*Document excerpt:*
================
Even though a program is multi-threaded, there is still no guarantee that things will run faster. An obvious example is Mahout, an Apache project that relied on MapReduce to facilitate inter-node communication in a pooled-resource environment. MapReduce is notoriously slow, as nodes take a long time to load data into memory and must write inter-node communication requests to disk before other nodes can access the request. As a consequence of its lethargic response time, Mahout has largely been abandoned by most large business customers in favor of faster architectures.

Message Passing Interface (MPI) is a much faster communication protocol, because it runs in-memory and it can accomplish multiple data iterations that are common to predictive analytics work. Currently there are only two MPI initiatives that offer true multi-threading, one based on Spark, an in-memory plug-in to Hadoop, and SAS’ High Performance Analytics. Spark development is still in its infancy, comparatively speaking, and it will likely be years before any push-button applications can make use of its capabilities. Alternatively, SAS has products that are production-ready today and can dramatically shorten your analytics lifecycle. So, do not be fooled by claims of in-memory or distributed processing, because MPI-enabled pooled-memory processing is here to stay and bodes well to become the de facto standard for all future predictive analytics processing.
================
*Records:*
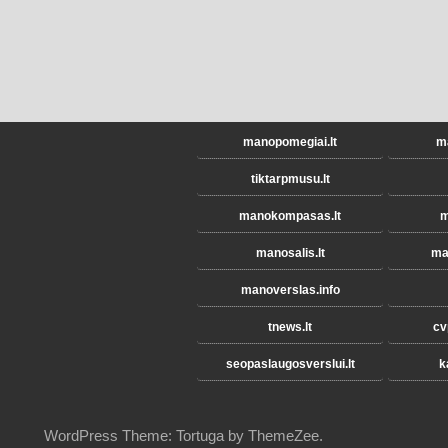
manopomegiai.lt
ma
tiktarpmusu.lt
manokompasas.lt
m
manosalis.lt
ma
manoverslas.info
tnews.lt
cv
seopaslaugosverslui.lt
k
WordPress Theme: Tortuga by ThemeZee.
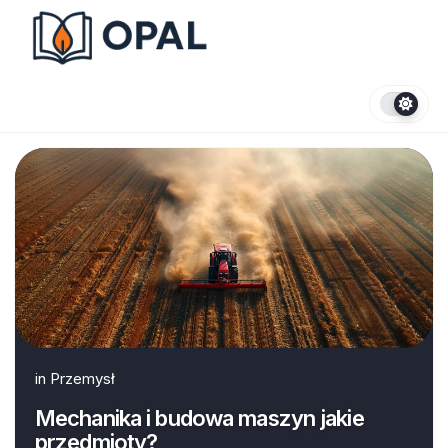
Skip
to
content
in
Przemysł
Mechanika i budowa maszyn jakie
przedmioty?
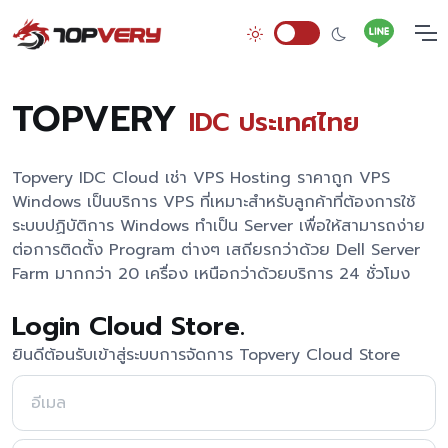
TOPVERY
IDC ประเทศไทย
Topvery IDC Cloud เช่า VPS Hosting ราคาถูก VPS
Windows เป็นบริการ VPS ที่เหมาะสำหรับลูกค้าที่ต้องการใช้
ระบบปฏิบัติการ Windows ทำเป็น Server เพื่อให้สามารถง่าย
ต่อการติดตั้ง Program ต่างๆ เสถียรกว่าด้วย Dell Server
Farm มากกว่า 20 เครื่อง เหนือกว่าด้วยบริการ 24 ชั่วโมง
Login Cloud Store.
ยินดีต้อนรับเข้าสู่ระบบการจัดการ Topvery Cloud Store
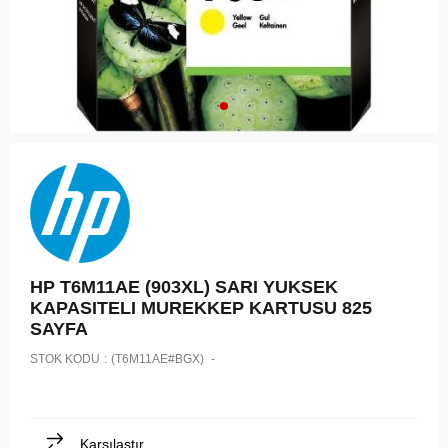
HP T6M11AE (903XL) SARI YUKSEK
KAPASITELI MUREKKEP KARTUSU 825
SAYFA
STOK KODU
(T6M11AE#BGX)
Karşılaştır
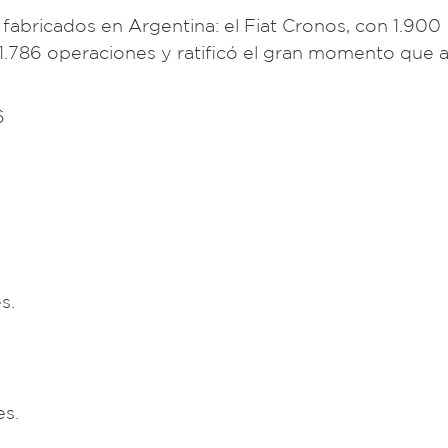
fabricados en Argentina: el Fiat Cronos, con 1.900
 1.786 operaciones y ratificó el gran momento que a
6
s.
es.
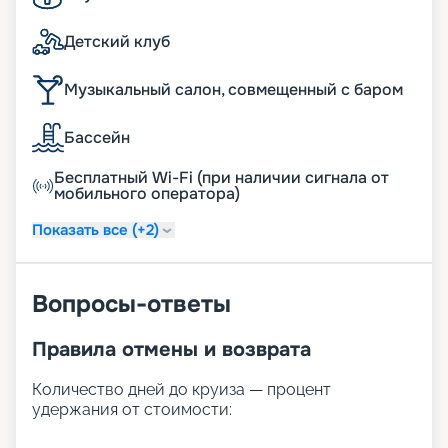
Детский клуб
Музыкальный салон, совмещенный с баром
Бассейн
Бесплатный Wi-Fi (при наличии сигнала от
мобильного оператора)
Показать все (+2)
Вопросы-ответы
Правила отмены и возврата
Количество дней до круиза — процент
удержания от стоимости:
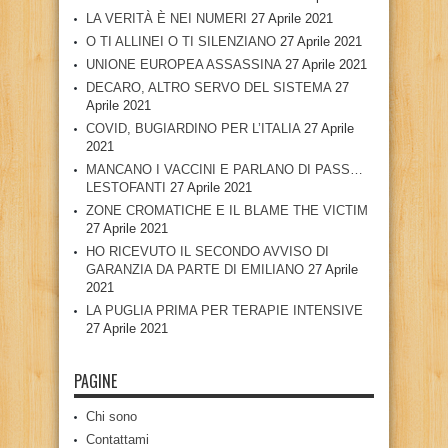
LA VERITÀ È NEI NUMERI
27 Aprile 2021
O TI ALLINEI O TI SILENZIANO
27 Aprile 2021
UNIONE EUROPEA ASSASSINA
27 Aprile 2021
DECARO, ALTRO SERVO DEL SISTEMA
27
Aprile 2021
COVID, BUGIARDINO PER L’ITALIA
27 Aprile
2021
MANCANO I VACCINI E PARLANO DI PASS…
LESTOFANTI
27 Aprile 2021
ZONE CROMATICHE E IL BLAME THE VICTIM
27 Aprile 2021
HO RICEVUTO IL SECONDO AVVISO DI
GARANZIA DA PARTE DI EMILIANO
27 Aprile
2021
LA PUGLIA PRIMA PER TERAPIE INTENSIVE
27 Aprile 2021
PAGINE
Chi sono
Contattami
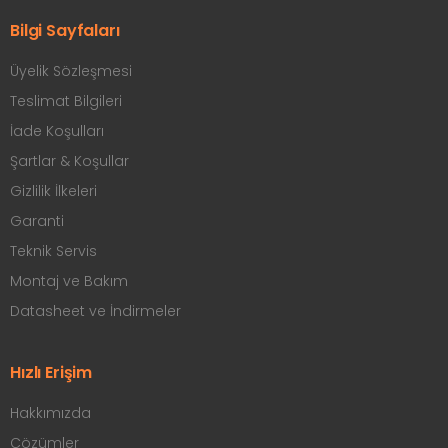
Bilgi Sayfaları
Üyelik Sözleşmesi
Teslimat Bilgileri
İade Koşulları
Şartlar & Koşullar
Gizlilik İlkeleri
Garanti
Teknik Servis
Montaj ve Bakım
Datasheet ve İndirmeler
Hızlı Erişim
Hakkımızda
Çözümler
================
*Explore the material:*
[A] In the passage on MapReduce and MPI, which Apache project relied on MapReduce for inter-node communication?
[B] Resume the passage on MapReduce and MPI, starting right after its final sentence.

*Answers for this exercise:*
[A] Mahout.

[B]
For many standard analytics jobs, your standard architecture may be sufficient. But these phenomenally-fast run times matter when you are trying to process dozens, if not hundreds, of tournaments that consist of the most advanced machine learning techniques like random forests and deep-learning neural networks. Statistical professionals are finding that these new techniques are not only more accurate, but they also allow us to investigate much lower levels of granularity than ever before. As a result, models are getting more precise and profitability is increasing concomitantly. So if you want to solve more problems faster and with more accuracy (plus use the same headcount), be sure to investigate claims of “in-memory” and choose the right architecture for your job.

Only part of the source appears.